This study provided the first comprehensive global estimates of death and illness by age, sex, and region. It also provided projections of the global burden of disease and mortality up to 2020. The study and its projections have been crucial in national and international health policy planning.
Colin Mathers and Dejan Locar (from the World Health Organization, Geneva) have now updated the projections based on 2002 data on mortality and burden of disease and published their results in the international open-access journal PLoS Medicine.
As for the earlier report, the researchers used projections of socio-economic development to model future patterns of mortality and illness for three different scenarios: a baseline scenario, a pessimistic scenario that assumes a slower rate of socio-economic development, and an optimistic scenario that assumes a faster rate of growth.
They predict that between 2002 and 2030 under all three scenarios life expectancy will increase around the world, fewer children under the age of 5 years will die, and the proportion of people dying from non-communicable diseases such as heart disease and cancer will increase. Although deaths from infectious diseases will decrease overall, HIV/AIDS deaths will continue to increase. Despite this increase, 50% more people are predicted to die of tobacco-related disease than of HIV/AIDS in 2015. By 2030, the three leading causes of illness will be HIV/AIDS, depression, and ischemic heart disease in the baseline and pessimistic scenarios. In the optimistic scenario, road-traffic accidents (which increase with socioeconomic development) will replace heart disease as the number 3 killer.

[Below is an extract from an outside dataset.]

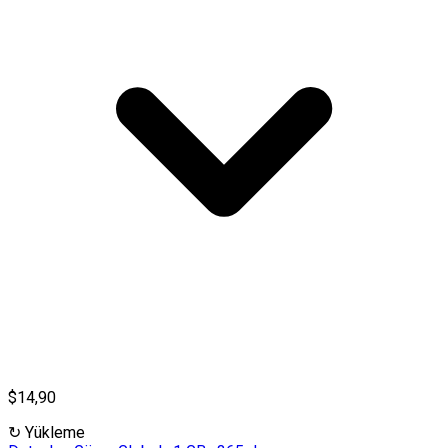
$14,90
↻
Yükleme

In an accompanying editorial, the PLoS Medicine editors ask whether they are publishing “the right stuff”, i.e. research and commentary whose goal it is to reduce mortality and suffering from the most relevant conditions--and whether research funding and health expenditure are consistent with these results.
Citation: Mathers CD, Loncar D (2006) Projections of global mortality and burden of disease from 2002 to 2030. PLoS Med 3(11): e442.